The trial judge, when defining the issues, instructed the jury in a general way that the burden of proving the affirmative defenses was upon the defendant. One of these defenses was the execution of a release which plaintiff contends was obtained by certain fraudulent representations as to the extent of her injuries, and the probable duration of her disability. Thereafter, the court fully instructed as to this defense, announcing the rule that the burden of overcoming defendant’s prima facie case by evidence “clear, strong, satisfactory and convincing” was imposed upon the plaintiff. We have held in a line of cases too numerous to require citation that we will not reverse a case because of some technical error in the giving of instructions when it is apparent from the entire record that the jury could not have been misled. The only question for the jury on the issue involved was whether the execution and delivery of the release had been induced by fraud, and on this issue they were so specifically instructed that the burden was on the plaintiff that we are unable to conclude the jury were misled by the general instruction above mentioned.
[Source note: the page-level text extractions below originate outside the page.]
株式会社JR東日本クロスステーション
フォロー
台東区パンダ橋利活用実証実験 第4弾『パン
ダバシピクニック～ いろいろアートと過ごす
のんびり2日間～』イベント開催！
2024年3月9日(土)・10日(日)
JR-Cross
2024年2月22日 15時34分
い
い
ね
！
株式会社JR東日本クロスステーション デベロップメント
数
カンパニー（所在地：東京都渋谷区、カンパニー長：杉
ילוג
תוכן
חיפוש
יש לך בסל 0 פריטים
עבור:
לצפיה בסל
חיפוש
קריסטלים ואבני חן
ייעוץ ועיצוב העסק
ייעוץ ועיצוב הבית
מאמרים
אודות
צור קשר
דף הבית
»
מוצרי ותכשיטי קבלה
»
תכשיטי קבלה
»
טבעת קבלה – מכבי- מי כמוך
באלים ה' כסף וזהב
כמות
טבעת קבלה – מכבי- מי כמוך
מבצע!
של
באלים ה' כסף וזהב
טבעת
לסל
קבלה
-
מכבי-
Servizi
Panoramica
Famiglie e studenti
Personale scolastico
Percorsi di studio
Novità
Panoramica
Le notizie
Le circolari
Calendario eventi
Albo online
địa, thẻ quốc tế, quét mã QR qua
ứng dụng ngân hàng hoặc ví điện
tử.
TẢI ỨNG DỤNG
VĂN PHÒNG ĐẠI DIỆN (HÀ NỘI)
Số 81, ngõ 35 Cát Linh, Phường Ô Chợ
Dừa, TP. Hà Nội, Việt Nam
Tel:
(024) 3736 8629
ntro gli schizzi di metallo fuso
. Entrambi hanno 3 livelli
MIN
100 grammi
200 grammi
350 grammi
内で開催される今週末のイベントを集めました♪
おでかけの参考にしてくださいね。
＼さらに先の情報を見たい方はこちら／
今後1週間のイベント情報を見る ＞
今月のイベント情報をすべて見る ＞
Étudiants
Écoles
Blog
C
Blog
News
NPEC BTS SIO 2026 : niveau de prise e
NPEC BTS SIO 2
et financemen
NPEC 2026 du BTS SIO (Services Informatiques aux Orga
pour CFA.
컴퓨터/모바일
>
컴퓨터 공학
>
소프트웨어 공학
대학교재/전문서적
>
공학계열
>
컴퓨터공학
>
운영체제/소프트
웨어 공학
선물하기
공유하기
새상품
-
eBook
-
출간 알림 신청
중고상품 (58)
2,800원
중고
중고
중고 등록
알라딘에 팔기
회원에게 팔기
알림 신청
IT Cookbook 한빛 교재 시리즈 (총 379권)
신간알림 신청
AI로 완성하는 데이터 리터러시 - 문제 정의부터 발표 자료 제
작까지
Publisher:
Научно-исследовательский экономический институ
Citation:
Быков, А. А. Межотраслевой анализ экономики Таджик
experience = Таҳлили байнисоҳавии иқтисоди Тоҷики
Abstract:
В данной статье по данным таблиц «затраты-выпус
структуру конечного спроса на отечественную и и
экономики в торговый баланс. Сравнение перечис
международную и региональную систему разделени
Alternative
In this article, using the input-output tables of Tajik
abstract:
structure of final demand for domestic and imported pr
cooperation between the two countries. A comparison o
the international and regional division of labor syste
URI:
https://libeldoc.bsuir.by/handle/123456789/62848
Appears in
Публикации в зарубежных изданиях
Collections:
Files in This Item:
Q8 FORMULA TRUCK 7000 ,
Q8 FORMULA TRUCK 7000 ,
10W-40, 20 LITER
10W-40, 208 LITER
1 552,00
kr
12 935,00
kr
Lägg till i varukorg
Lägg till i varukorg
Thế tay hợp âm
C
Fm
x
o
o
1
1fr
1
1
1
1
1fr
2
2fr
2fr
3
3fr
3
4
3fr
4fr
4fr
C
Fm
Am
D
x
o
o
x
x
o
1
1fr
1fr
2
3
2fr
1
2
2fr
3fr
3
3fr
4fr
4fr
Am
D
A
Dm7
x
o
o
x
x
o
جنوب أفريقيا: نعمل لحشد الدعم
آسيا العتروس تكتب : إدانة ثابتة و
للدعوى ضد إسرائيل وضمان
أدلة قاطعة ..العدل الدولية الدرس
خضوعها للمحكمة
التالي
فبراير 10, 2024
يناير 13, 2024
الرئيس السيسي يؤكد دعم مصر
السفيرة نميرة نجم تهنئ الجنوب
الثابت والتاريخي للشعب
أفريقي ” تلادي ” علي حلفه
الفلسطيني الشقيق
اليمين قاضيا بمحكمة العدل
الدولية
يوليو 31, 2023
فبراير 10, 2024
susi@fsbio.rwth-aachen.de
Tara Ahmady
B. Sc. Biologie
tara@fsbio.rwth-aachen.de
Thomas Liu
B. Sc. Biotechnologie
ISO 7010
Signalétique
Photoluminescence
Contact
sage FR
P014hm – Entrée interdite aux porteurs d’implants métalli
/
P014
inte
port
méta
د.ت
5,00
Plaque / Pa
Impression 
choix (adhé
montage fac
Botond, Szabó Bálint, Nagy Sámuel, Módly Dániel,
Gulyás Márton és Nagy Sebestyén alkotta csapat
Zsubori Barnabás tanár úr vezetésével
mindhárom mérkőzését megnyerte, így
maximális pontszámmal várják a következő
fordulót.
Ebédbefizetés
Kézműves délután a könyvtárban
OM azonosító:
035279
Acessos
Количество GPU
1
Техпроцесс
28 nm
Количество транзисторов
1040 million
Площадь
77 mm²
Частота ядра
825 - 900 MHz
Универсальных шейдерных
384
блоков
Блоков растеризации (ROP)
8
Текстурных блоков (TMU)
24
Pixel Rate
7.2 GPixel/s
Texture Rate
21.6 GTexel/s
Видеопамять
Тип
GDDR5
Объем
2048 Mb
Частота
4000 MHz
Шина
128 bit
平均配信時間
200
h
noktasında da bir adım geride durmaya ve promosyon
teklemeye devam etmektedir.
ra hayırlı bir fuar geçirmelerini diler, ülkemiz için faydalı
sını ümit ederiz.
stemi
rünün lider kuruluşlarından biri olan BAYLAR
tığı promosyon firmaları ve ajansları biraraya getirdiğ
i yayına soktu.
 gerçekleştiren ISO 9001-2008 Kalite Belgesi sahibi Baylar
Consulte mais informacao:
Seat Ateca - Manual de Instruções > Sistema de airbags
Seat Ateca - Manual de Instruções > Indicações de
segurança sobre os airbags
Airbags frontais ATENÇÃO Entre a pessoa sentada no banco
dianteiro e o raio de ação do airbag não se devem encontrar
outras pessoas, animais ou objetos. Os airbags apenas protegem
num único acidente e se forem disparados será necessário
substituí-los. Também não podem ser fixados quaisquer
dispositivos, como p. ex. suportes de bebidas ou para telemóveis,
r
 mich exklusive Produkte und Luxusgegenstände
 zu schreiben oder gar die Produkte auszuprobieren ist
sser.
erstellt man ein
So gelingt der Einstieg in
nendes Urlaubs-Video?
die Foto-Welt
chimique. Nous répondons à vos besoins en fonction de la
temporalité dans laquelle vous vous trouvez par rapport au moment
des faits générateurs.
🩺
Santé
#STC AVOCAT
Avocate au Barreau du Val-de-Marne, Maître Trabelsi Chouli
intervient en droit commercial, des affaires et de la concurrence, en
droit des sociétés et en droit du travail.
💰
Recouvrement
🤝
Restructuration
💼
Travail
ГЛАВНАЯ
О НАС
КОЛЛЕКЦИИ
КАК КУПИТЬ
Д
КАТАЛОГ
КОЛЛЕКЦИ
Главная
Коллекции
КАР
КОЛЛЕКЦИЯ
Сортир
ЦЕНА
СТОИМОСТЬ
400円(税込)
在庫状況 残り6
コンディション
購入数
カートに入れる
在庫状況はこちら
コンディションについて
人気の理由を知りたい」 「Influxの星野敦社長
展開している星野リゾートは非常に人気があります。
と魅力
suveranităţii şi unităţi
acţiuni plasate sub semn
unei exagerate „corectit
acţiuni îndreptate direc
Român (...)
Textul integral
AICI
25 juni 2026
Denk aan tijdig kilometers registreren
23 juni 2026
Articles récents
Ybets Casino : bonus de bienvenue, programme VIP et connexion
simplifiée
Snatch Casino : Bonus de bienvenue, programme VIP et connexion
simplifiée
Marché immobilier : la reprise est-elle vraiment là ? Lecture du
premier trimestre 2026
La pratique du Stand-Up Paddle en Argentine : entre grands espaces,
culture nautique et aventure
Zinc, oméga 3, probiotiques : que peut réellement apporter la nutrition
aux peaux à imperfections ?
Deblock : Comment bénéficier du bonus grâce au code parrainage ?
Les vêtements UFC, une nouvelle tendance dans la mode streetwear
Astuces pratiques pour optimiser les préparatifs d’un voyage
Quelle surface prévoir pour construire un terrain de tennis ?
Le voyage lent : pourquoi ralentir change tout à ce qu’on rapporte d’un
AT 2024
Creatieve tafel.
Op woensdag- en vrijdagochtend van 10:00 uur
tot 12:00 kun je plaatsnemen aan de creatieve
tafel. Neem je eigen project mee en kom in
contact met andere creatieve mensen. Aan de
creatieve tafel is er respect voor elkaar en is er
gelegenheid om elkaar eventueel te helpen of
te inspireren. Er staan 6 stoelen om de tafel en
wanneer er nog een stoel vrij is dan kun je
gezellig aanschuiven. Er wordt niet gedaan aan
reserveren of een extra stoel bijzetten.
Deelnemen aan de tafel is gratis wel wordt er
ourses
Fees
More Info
The defendant contends that the trial court erred in submitting the question of fraudulent misrepresentations to the jury for the two reasons, first, that the whole record shows that the alleged representations of the claim agent and the company’s doctor to the effect that plaintiff would probably recover in about two weeks, was no more than an expression of opinion, and second, that plaintiff’s own physician, Dr. Snow, had told her that her recovery might be delayed for a considerable period of time. If the representations as to time of recovery stood alone, defendant’s contention would have some merit, but when such representations are considered in connection with the fact that plaintiff and her daughter testified that the release was signed under the mistaken notion that it was only a receipt for the money then paid, and *150that the sum so paid would be treated as a payment on account in the event that her injuries proved permanent, and the further fact that there was some doubt as to whether the one alleged to be plaintiff’s family physician really sustained that relation, it becomes apparent that this case is not controlled by the rule announced in Nath v. Oregon R. & Nav. Co., 72 Wash. 664, 131 Pac. 251. Dr. Snow was called in March and attended plaintiff about three times, or until he learned that she was being treated by Dr. Willis, the defendant’s physician. Dr. Snow then withdrew and did not see plaintiff until July. To hold, under such circumstances, that she was bound by the opinion of Dr. Snow to the exclusion of that of Dr. Willis, and to so hold as a matter of law, would be unjust. The mere fact that plaintiff’s testimony might seem improbable would not warrant us in withdrawing a disputed question of fact from the jury.

The order of the lower court granting a new trial is reversed, and the cause is remanded with instructions to enter judgment upon the verdict of the jury.

Ellis, Gose, Paekee, Main, and Moeeis, JJ., concur.